While the initial realization of anatta (not-self, rather than no-self), may bring about a period of apperception, normal perception tends to return, albeit different in some way, due to the still existent subject/object split. Apperception in the sense I'm using it is entirely devoid of ANY sense of "me" even existing AT ALL, not simply the recognition of "my" illusory nature. When apperception is occurring, there is literally no sense whatsoever of anyone who sees, or hears, or thinks. While you've had a glimpse of what that's like, the actual experience of it as the baseline of functioning is very different, much clearer, self-luminous and so, so immediate and direct. I don't think that "apperception" is being discovered at LU to be honest, although that's not to say that people aren't perhaps encountering it to some degree, but I'm pretty certain that no one so far who's come to this via LU has penetrated that far...yet.

......

That's a fair point, and thank you for your honesty. I do tend to question people quite openly about this, calling people out on what they're saying and taking a more upfront approach than what's common within the whole 'spiritual' thing, but that's because having people call me out on my own bullshit in the past has led to major re-evaluations of fundamental misunderstandings which I'd neglected to investigate.
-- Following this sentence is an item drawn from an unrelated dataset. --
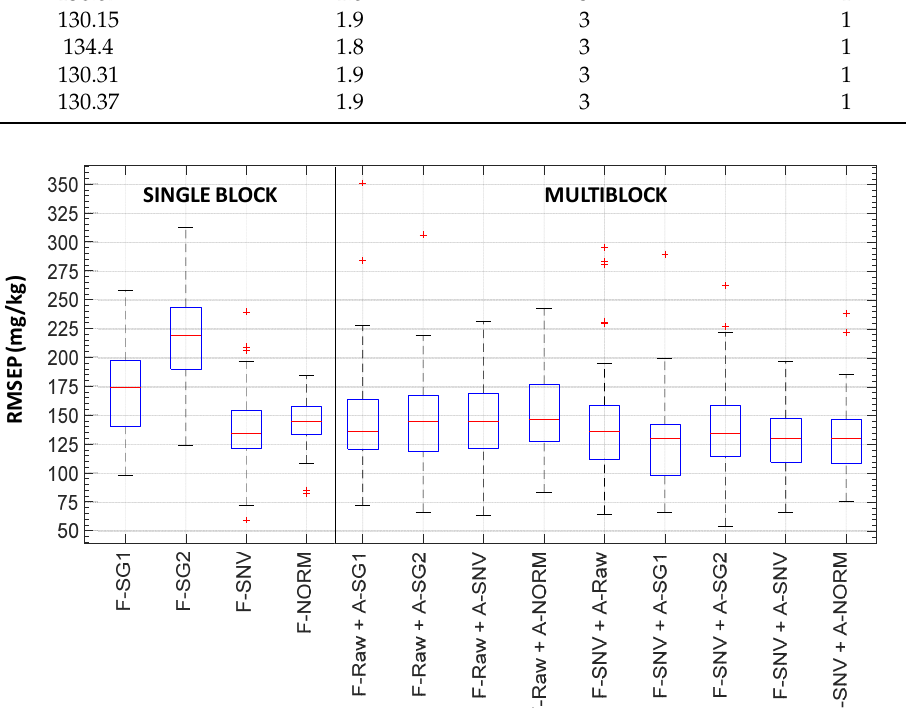
Figure 6. LV boxplot raw data of 50 iterations of the double cross-validation: on the left for PLSR model with fluorescence raw data; on the right for multiblock SO-PLS model with fluorescence and absorbance raw data. Bottom and top edges of the blue box are the 25th and 75th percentiles, re- spectively; the central mark is the median; whiskers extend to the most extreme data points not considered outliers; the ‘+’ symbol plots outliers. The PLSR model on the single block of fluorescence raw spectra (F-RAW) achieved moderate performance in terms of RMSEP, with 177.11 mg·kg − 1 as the median value. The complexity of the model was high as the median value of LVs was eight. The combination of fluorescence and absorbance raw data provided better perfor- mance as the RMSEP median decreased to 134.45 mg·kg − 1 . Moreover, the complexity of the model was greatly reduced, which contributed to an increase in robustness. Three LVs was the median value for fluorescence data and only one LV was obtained for absorbance data instead of eight LVs when only raw fluorescence data were considered (Figure 6 and Table 3).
Don't get me wrong, I'm not accusing anyone of bullshitting or making false claims, it's just that things can get very, very confusing at times and there are lots of time-wasting 'wrong-turns' one can make. Obviously there's a lot to be said for going off the beaten track, I'm not disregarding the importance of excursions along the way, but, to me at least, this process can be approached much more efficiently with good techniques/methods, discipline and strong intent. Either way, I'll make it quite clear that I NEVER ever post with any ill-will or with the intent to harm another in any way.

......

A verse I wrote the other night...

There is seeing, but no one sees.
The windows open into an empty room.
Even the walls cannot be found here.